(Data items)
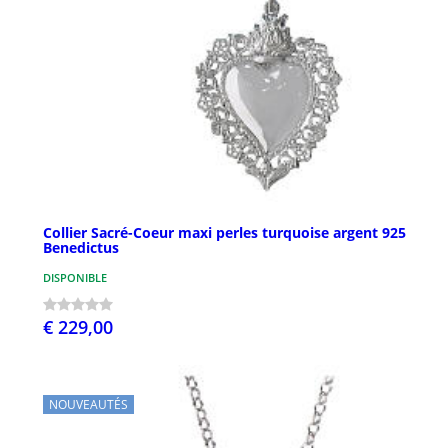
Collier Sacré-Coeur maxi perles turquoise argent 925
Benedictus
DISPONIBLE
€ 229,00
NOUVEAUTÉS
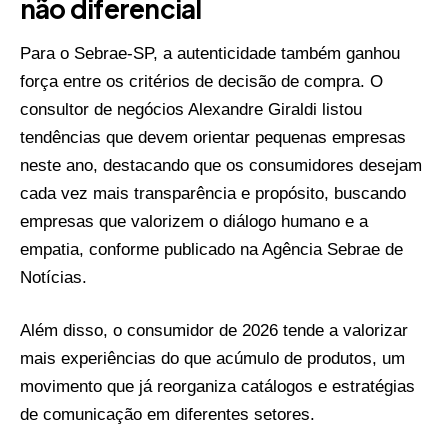
não diferencial
Para o Sebrae-SP, a autenticidade também ganhou
força entre os critérios de decisão de compra. O
consultor de negócios Alexandre Giraldi listou
tendências que devem orientar pequenas empresas
neste ano, destacando que os consumidores desejam
cada vez mais transparência e propósito, buscando
empresas que valorizem o diálogo humano e a
empatia, conforme publicado na
Agência Sebrae de
Notícias
.
Além disso, o consumidor de 2026 tende a valorizar
mais experiências do que acúmulo de produtos, um
movimento que já reorganiza catálogos e estratégias
de comunicação em diferentes setores.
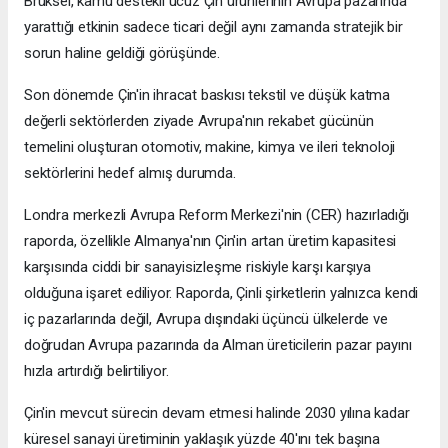
Brüksel, kamu destekli ucuz Çin ürünlerinin Avrupa pazarında
yarattığı etkinin sadece ticari değil aynı zamanda stratejik bir
sorun haline geldiği görüşünde.
Son dönemde Çin'in ihracat baskısı tekstil ve düşük katma
değerli sektörlerden ziyade Avrupa'nın rekabet gücünün
temelini oluşturan otomotiv, makine, kimya ve ileri teknoloji
sektörlerini hedef almış durumda.
Londra merkezli Avrupa Reform Merkezi'nin (CER) hazırladığı
raporda, özellikle Almanya'nın Çin'in artan üretim kapasitesi
karşısında ciddi bir sanayisizleşme riskiyle karşı karşıya
olduğuna işaret ediliyor. Raporda, Çinli şirketlerin yalnızca kendi
iç pazarlarında değil, Avrupa dışındaki üçüncü ülkelerde ve
doğrudan Avrupa pazarında da Alman üreticilerin pazar payını
hızla artırdığı belirtiliyor.
Çin'in mevcut sürecin devam etmesi halinde 2030 yılına kadar
küresel sanayi üretiminin yaklaşık yüzde 40'ını tek başına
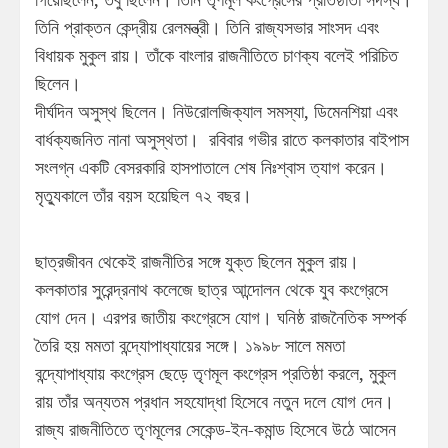
তিনি প্রাক্তন কেন্দ্রীয় রেলমন্ত্রী। তিনি রাজ্যসভার সাংসদ এবং
বিধায়ক মুকুল রায়। তাঁকে বাংলার রাজনীতিতে চাণক্য বলেই পরিচিত
ছিলেন।
দীর্ঘদিন অসুস্থ ছিলেন। নিউরোলজিক্যাল সমস্যা, ডিমেনশিয়া এবং
বার্ধক্যজনিত নানা অসুস্থতা। রবিবার গভীর রাতে কলকাতার বাইপাস
সংলগ্ন একটি বেসরকারি হাসপাতালে শেষ নিঃশ্বাস ত্যাগ করেন।
মৃত্যুকালে তাঁর বয়স হয়েছিল ৭২ বছর।
ছাত্রজীবন থেকেই রাজনীতির সঙ্গে যুক্ত ছিলেন মুকুল রায়।
কলকাতার সুরেন্দ্রনাথ কলেজে ছাত্র আন্দোলন থেকে যুব কংগ্রেসে
যোগ দেন। এরপর জাতীয় কংগ্রেসে যোগ। ঘনিষ্ঠ রাজনৈতিক সম্পর্ক
তৈরি হয় মমতা বন্দ্যোপাধ্যায়ের সঙ্গে। ১৯৯৮ সালে মমতা
বন্দ্যোপাধ্যায় কংগ্রেস ছেড়ে তৃণমূল কংগ্রেস প্রতিষ্ঠা করলে, মুকুল
রায় তাঁর অন্যতম প্রধান সহযোদ্ধা হিসেবে নতুন দলে যোগ দেন।
রাজ্য রাজনীতিতে তৃণমূলের সেকেন্ড-ইন-কমান্ড হিসেবে উঠে আসেন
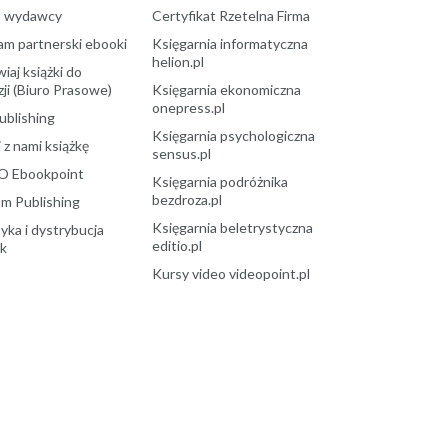
a wydawcy
Certyfikat Rzetelna Firma
am partnerski ebooki
Księgarnia informatyczna
helion.pl
aj książki do
ji (Biuro Prasowe)
Księgarnia ekonomiczna
onepress.pl
ublishing
Księgarnia psychologiczna
 z nami książkę
sensus.pl
O Ebookpoint
Księgarnia podróżnika
bezdroza.pl
m Publishing
Księgarnia beletrystyczna
yka i dystrybucja
editio.pl
ek
Kursy video videopoint.pl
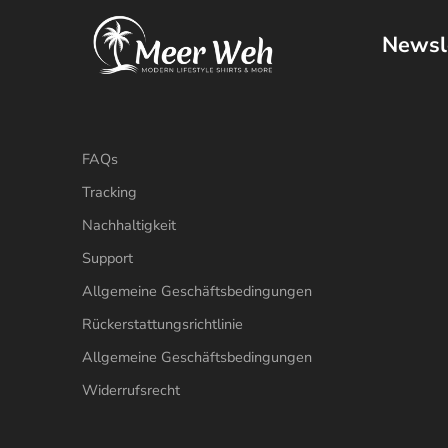
Newsl
FAQs
Tracking
Nachhaltigkeit
Support
Allgemeine Geschäftsbedingungen
Rückerstattungsrichtlinie
Allgemeine Geschäftsbedingungen
Widerrufsrecht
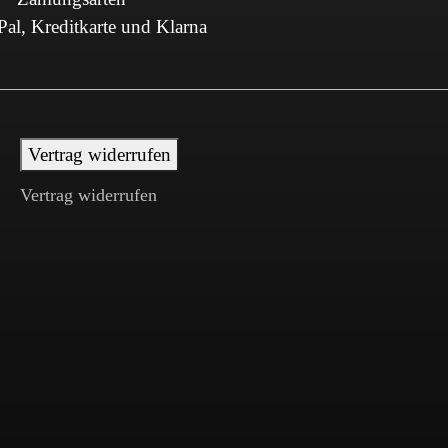
al, Kreditkarte und Klarna
Vertrag widerrufen
Vertrag widerrufen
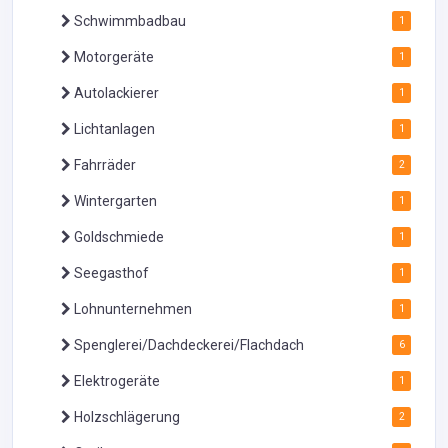
Schwimmbadbau
1
Motorgeräte
1
Autolackierer
1
Lichtanlagen
1
Fahrräder
2
Wintergarten
1
Goldschmiede
1
Seegasthof
1
Lohnunternehmen
1
Spenglerei/Dachdeckerei/Flachdach
6
Elektrogeräte
1
Holzschlägerung
2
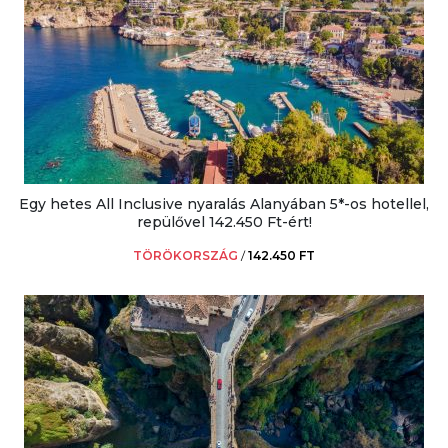
Egy hetes All Inclusive nyaralás Alanyában 5*-os hotellel,
repülővel 142.450 Ft-ért!
TÖRÖKORSZÁG
/
142.450 FT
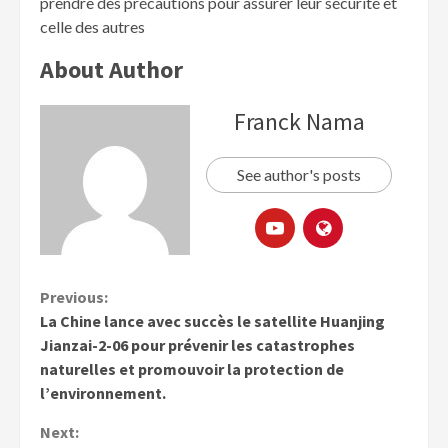
prendre des précautions pour assurer leur sécurité et
celle des autres
About Author
Franck Nama
See author's posts
Previous:
La Chine lance avec succès le satellite Huanjing
Jianzai-2-06 pour prévenir les catastrophes
naturelles et promouvoir la protection de
l’environnement.
Next:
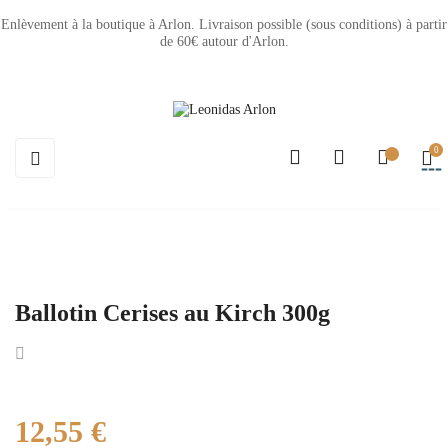
Enlèvement à la boutique à Arlon. Livraison possible (sous conditions) à partir
de 60€ autour d'Arlon.
0
Basculer
☰
la
navigation
Ballotin Cerises au Kirch 300g
12,55 €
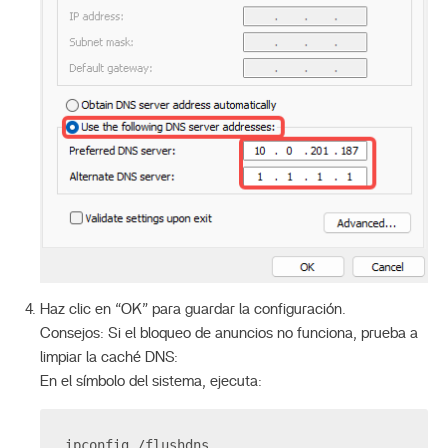
Haz clic en “OK” para guardar la configuración.
Consejos: Si el bloqueo de anuncios no funciona, prueba a
limpiar la caché DNS:
En el símbolo del sistema, ejecuta:
ipconfig /flushdns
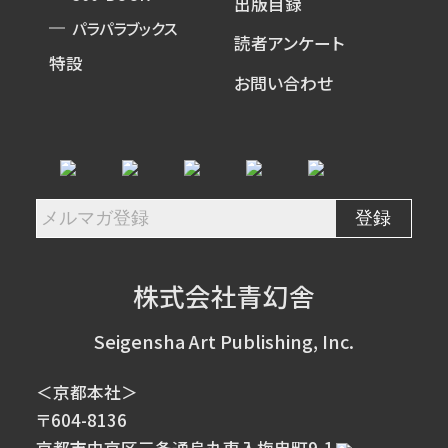
出版目録
パラパラブックス
読者アンケート
特設
お問い合わせ
株式会社青幻舎
Seigensha Art Publishing, Inc.
＜京都本社＞
〒604-8136
京都市中京区三条通烏丸東入梅忠町9-1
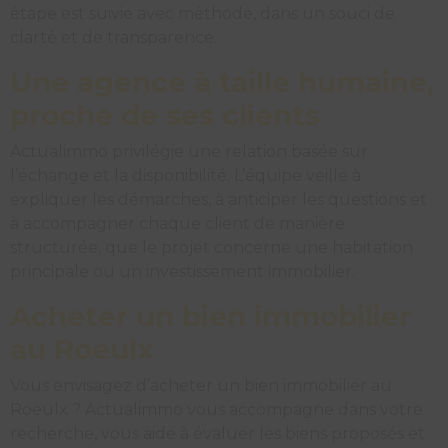
étape est suivie avec méthode, dans un souci de
clarté et de transparence.
Une agence à taille humaine,
proche de ses clients
Actualimmo privilégie une relation basée sur
l’échange et la disponibilité. L’équipe veille à
expliquer les démarches, à anticiper les questions et
à accompagner chaque client de manière
structurée, que le projet concerne une habitation
principale ou un investissement immobilier.
Acheter un bien immobilier
au Roeulx
Vous envisagez d’acheter un bien immobilier au
Roeulx ? Actualimmo vous accompagne dans votre
recherche, vous aide à évaluer les biens proposés et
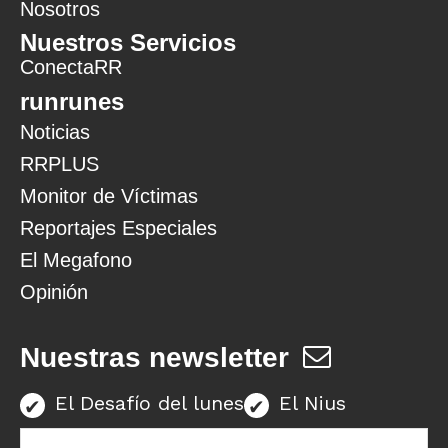
Nosotros
Nuestros Servicios
ConectaRR
runrunes
Noticias
RRPLUS
Monitor de Víctimas
Reportajes Especiales
El Megafono
Opinión
Nuestras newsletter
El Desafío del lunes
El Nius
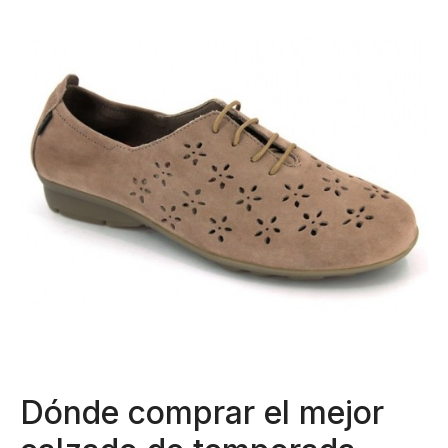
Dónde comprar el mejor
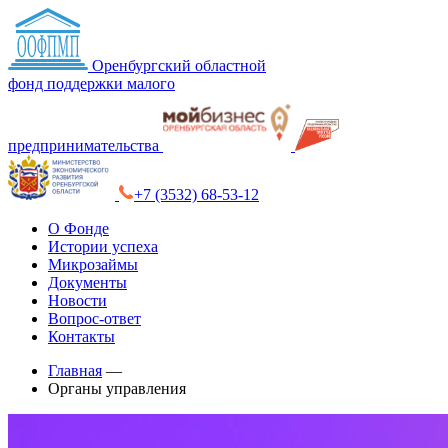
Оренбургский областной
фонд поддержки малого
предпринимательства
+7 (3532) 68-53-12
О Фонде
Истории успеха
Микрозаймы
Документы
Новости
Вопрос-ответ
Контакты
Главная
—
Органы управления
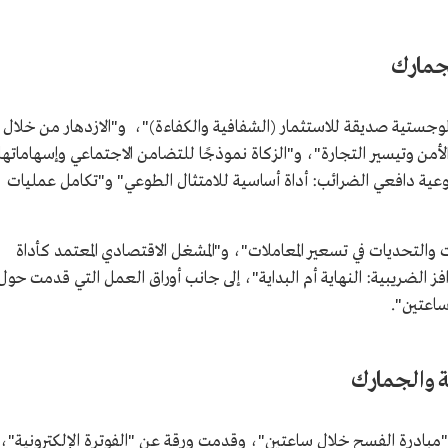
لجمارك
وجستية صديقة للاستثمار (الشفافية والكفاءة)"، و"الازدهار من خلال
أمن وتيسير التجارة"، و"الزكاة نموذجًا للتضامن الاجتماعي وإسهاماتها
"توعية دافعي الضرائب: أداة أساسية للامتثال الطوعي" و"تكامل عمليات
والتحديات في تسعير المعاملات"، و"المشغل الاقتصادي المعتمد كأداة
 الضريبية: النهاية أم البداية"، إلى جانب أوراق العمل التي قدمت حول
ساعتين".
ة والجمارك
مبادرة الفسح خلال ساعتين"، وقدمت ورقة عن "الفوترة الإلكترونية"،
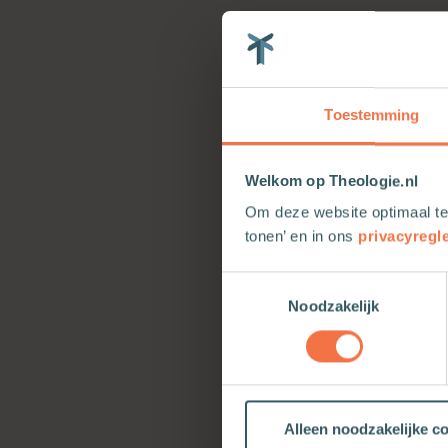
Toestemming
Welkom op Theologie.nl
Om deze website optimaal te
tonen’ en in ons
privacyregl
Toestemmingsselectie
Noodzakelijk
Alleen noodzakelijke c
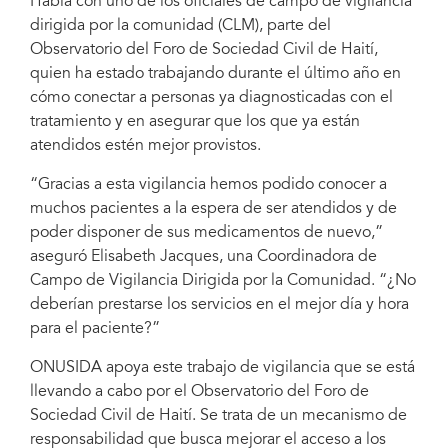
Habla con uno de los oficiales de campo de vigilancia
dirigida por la comunidad (CLM), parte del
Observatorio del Foro de Sociedad Civil de Haití,
quien ha estado trabajando durante el último año en
cómo conectar a personas ya diagnosticadas con el
tratamiento y en asegurar que los que ya están
atendidos estén mejor provistos.
“Gracias a esta vigilancia hemos podido conocer a
muchos pacientes a la espera de ser atendidos y de
poder disponer de sus medicamentos de nuevo,”
aseguró Elisabeth Jacques, una Coordinadora de
Campo de Vigilancia Dirigida por la Comunidad. “¿No
deberían prestarse los servicios en el mejor día y hora
para el paciente?”
ONUSIDA apoya este trabajo de vigilancia que se está
llevando a cabo por el Observatorio del Foro de
Sociedad Civil de Haití. Se trata de un mecanismo de
responsabilidad que busca mejorar el acceso a los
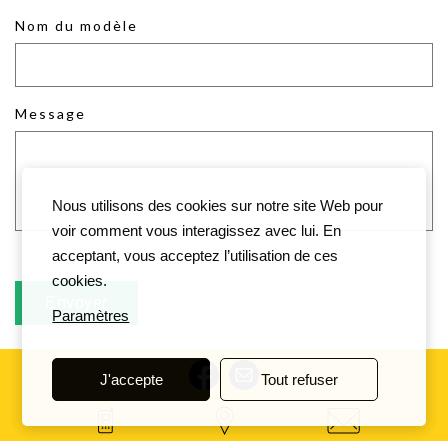
Nom du modèle
Message
Nous utilisons des cookies sur notre site Web pour
voir comment vous interagissez avec lui. En
acceptant, vous acceptez l’utilisation de ces
cookies.
Paramètres
J'accepte
Tout refuser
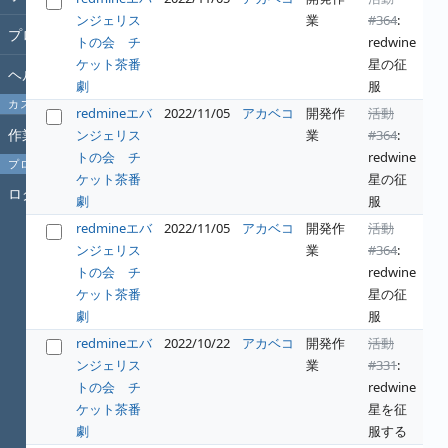
ンジェリス
業
#364
:
プロジェクト
トの会 チ
redwine
ケット茶番
星の征
ヘルプ
劇
服
カスタムクエリ
redmineエバ
2022/11/05
アカベコ
開発作
活動
作業時間
ンジェリス
業
#364
:
トの会 チ
redwine
プロフィール
ケット茶番
星の征
ログイン
劇
服
redmineエバ
2022/11/05
アカベコ
開発作
活動
ンジェリス
業
#364
:
トの会 チ
redwine
ケット茶番
星の征
劇
服
redmineエバ
2022/10/22
アカベコ
開発作
活動
ンジェリス
業
#331
:
トの会 チ
redwine
ケット茶番
星を征
劇
服する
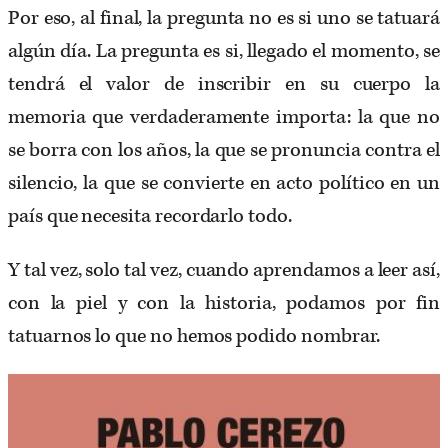
Por eso, al final, la pregunta no es si uno se tatuará
algún día. La pregunta es si, llegado el momento, se
tendrá el valor de inscribir en su cuerpo la
memoria que verdaderamente importa: la que no
se borra con los años, la que se pronuncia contra el
silencio, la que se convierte en acto político en un
país que necesita recordarlo todo.
Y tal vez, solo tal vez, cuando aprendamos a leer así,
con la piel y con la historia, podamos por fin
tatuarnos lo que no hemos podido nombrar.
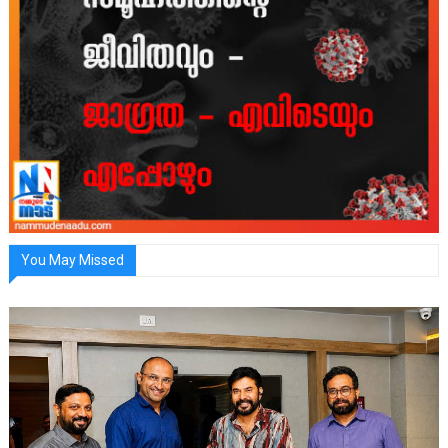
You May Missed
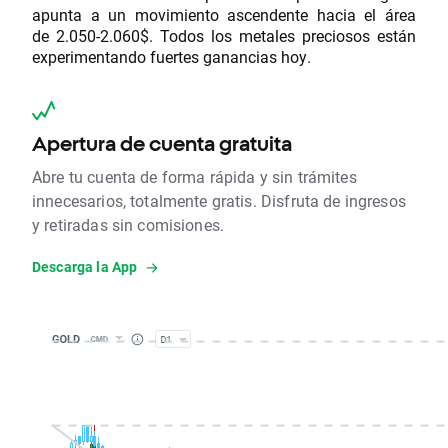
apunta a un movimiento ascendente hacia el área
de 2.050-2.060$. Todos los metales preciosos están
experimentando fuertes ganancias hoy.
Apertura de cuenta gratuita
Abre tu cuenta de forma rápida y sin trámites
innecesarios, totalmente gratis. Disfruta de ingresos
y retiradas sin comisiones.
Descarga la App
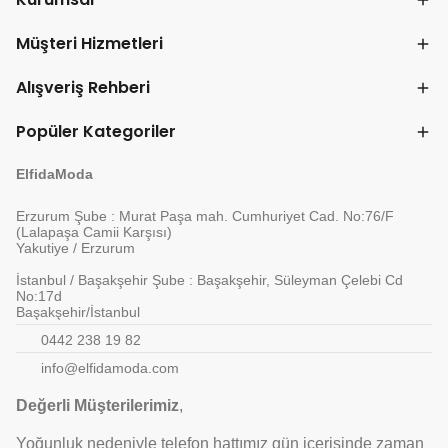
Müşteri Hizmetleri
Alışveriş Rehberi
Popüler Kategoriler
ElfidaModa
Erzurum Şube : Murat Paşa mah. Cumhuriyet Cad. No:76/F
(Lalapaşa Camii Karşısı)
Yakutiye / Erzurum
İstanbul / Başakşehir Şube : Başakşehir, Süleyman Çelebi Cd
No:17d
Başakşehir/İstanbul
0442 238 19 82
info@elfidamoda.com
Değerli Müşterilerimiz
,
Yoğunluk nedeniyle telefon hattımız gün içerisinde zaman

[REQUIRED ACTION]
When you have gone through the records above, say how many lines include the word "Başakşehir", and write nothing besides that number.

[SOLUTION FOR THIS PROBLEM]
2